## Provided material:

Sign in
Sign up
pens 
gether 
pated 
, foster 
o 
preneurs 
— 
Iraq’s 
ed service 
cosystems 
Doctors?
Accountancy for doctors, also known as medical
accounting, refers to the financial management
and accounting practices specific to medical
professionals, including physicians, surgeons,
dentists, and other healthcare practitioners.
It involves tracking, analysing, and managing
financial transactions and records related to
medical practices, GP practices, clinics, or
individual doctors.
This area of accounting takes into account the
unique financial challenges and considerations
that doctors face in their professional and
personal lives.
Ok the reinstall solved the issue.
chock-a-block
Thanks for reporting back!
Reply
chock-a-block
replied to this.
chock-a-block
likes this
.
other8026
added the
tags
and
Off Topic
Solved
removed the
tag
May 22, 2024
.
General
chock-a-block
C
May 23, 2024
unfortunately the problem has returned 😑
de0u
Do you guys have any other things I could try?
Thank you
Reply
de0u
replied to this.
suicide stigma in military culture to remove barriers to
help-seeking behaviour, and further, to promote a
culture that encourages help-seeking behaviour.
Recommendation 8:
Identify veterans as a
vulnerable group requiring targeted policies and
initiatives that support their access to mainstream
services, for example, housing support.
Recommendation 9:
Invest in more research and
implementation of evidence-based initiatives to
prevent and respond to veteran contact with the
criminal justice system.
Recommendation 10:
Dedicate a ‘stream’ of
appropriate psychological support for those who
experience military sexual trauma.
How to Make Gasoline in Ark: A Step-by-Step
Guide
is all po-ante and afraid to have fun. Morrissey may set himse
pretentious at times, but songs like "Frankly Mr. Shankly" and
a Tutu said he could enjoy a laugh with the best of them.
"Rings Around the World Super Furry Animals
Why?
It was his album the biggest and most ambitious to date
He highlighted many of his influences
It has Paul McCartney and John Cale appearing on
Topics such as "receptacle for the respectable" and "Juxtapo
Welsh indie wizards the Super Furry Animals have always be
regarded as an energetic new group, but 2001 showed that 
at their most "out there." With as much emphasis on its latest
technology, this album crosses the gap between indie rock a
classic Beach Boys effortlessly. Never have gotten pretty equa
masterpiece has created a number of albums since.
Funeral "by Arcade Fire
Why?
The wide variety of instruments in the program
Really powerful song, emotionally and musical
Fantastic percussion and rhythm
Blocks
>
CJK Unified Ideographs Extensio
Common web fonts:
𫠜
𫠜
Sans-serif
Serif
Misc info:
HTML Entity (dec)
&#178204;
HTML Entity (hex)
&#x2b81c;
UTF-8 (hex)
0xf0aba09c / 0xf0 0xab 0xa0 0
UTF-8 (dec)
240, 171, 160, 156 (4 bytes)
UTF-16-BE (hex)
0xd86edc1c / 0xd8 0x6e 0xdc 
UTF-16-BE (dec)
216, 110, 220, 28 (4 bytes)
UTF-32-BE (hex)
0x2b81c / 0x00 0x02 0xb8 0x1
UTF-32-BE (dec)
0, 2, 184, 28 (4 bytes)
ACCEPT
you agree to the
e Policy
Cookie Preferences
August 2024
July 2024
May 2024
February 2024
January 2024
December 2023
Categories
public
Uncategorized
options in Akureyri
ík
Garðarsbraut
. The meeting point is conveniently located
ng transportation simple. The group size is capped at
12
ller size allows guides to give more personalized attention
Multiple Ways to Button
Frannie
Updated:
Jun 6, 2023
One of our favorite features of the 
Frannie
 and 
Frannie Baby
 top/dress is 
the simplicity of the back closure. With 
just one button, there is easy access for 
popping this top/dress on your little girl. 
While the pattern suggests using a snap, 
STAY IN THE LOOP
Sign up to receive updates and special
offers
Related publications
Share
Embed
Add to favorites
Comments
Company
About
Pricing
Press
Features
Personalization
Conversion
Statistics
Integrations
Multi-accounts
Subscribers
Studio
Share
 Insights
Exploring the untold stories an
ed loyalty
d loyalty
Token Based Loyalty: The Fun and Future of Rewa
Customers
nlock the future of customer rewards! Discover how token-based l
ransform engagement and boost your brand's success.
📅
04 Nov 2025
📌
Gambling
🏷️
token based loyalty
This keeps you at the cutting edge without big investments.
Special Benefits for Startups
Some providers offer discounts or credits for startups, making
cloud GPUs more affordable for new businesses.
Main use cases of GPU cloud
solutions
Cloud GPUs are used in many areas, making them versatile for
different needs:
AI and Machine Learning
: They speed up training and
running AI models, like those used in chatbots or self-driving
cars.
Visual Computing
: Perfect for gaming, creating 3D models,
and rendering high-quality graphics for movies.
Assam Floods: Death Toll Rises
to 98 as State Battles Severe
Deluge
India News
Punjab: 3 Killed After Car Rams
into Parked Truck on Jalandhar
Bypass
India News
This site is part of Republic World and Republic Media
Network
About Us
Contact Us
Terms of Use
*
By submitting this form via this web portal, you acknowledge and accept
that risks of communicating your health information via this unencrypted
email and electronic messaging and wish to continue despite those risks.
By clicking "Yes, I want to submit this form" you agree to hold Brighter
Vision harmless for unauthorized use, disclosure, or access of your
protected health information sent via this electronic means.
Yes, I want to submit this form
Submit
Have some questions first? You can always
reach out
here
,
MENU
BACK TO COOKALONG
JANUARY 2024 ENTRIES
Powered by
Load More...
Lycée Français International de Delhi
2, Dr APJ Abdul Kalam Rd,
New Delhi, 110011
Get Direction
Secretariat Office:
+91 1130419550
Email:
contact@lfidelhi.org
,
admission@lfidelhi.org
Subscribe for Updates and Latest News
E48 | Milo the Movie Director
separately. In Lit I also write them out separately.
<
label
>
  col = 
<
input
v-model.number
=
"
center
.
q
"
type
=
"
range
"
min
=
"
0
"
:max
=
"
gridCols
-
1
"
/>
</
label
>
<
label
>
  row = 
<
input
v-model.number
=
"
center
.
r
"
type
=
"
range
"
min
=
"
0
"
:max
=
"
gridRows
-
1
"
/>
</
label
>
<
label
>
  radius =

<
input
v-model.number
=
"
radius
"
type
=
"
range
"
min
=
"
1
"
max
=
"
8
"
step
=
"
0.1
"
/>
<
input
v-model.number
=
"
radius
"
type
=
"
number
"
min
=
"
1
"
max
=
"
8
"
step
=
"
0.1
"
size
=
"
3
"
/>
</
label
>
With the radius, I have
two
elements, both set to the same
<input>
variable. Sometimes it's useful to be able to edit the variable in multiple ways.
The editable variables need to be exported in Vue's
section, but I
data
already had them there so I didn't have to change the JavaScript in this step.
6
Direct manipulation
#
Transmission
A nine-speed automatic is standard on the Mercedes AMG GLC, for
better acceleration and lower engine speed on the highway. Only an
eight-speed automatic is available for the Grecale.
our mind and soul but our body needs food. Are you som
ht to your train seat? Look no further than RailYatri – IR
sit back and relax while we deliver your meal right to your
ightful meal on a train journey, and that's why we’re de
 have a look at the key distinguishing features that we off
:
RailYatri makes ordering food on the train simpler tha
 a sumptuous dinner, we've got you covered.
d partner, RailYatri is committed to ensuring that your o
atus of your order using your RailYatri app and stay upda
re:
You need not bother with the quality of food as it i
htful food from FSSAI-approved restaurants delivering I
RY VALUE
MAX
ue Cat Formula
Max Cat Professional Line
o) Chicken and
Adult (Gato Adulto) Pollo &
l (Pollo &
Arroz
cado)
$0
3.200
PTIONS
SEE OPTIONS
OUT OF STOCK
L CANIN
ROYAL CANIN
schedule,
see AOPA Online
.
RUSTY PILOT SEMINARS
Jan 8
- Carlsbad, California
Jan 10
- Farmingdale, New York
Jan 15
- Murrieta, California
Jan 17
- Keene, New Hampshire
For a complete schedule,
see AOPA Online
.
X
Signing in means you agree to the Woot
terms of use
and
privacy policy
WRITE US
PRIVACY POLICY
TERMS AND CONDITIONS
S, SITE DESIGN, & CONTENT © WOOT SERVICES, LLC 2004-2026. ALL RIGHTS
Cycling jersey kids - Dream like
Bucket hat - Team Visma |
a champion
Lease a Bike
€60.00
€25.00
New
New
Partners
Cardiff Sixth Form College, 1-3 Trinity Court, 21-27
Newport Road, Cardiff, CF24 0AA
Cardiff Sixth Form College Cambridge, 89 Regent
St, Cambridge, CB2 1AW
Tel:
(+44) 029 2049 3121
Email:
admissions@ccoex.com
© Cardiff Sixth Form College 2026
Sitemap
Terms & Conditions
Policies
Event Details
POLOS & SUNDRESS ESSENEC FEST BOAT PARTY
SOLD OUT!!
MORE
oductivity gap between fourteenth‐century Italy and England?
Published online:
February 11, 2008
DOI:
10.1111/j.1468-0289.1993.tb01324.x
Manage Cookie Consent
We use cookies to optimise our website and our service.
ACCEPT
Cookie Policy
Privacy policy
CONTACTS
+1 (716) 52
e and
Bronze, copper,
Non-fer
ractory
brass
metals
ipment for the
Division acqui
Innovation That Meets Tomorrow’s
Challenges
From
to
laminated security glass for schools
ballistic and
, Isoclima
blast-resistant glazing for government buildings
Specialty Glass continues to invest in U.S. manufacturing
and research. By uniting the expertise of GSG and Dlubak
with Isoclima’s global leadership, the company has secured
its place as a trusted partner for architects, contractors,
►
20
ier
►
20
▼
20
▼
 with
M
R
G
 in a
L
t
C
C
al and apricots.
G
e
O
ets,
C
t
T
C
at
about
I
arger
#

## Exercise goal:
Starting with the first line of the data above, copy each line exactly until you reach the line with "May 23, 2024"; include that line as well.

## Solved problem:
Sign in
Sign up
pens 
gether 
pated 
, foster 
o 
preneurs 
— 
Iraq’s 
ed service 
cosystems 
Doctors?
Accountancy for doctors, also known as medical
accounting, refers to the financial management
and accounting practices specific to medical
professionals, including physicians, surgeons,
dentists, and other healthcare practitioners.
It involves tracking, analysing, and managing
financial transactions and records related to
medical practices, GP practices, clinics, or
individual doctors.
This area of accounting takes into account the
unique financial challenges and considerations
that doctors face in their professional and
personal lives.
Ok the reinstall solved the issue.
chock-a-block
Thanks for reporting back!
Reply
chock-a-block
replied to this.
chock-a-block
likes this
.
other8026
added the
tags
and
Off Topic
Solved
removed the
tag
May 22, 2024
.
General
chock-a-block
C
May 23, 2024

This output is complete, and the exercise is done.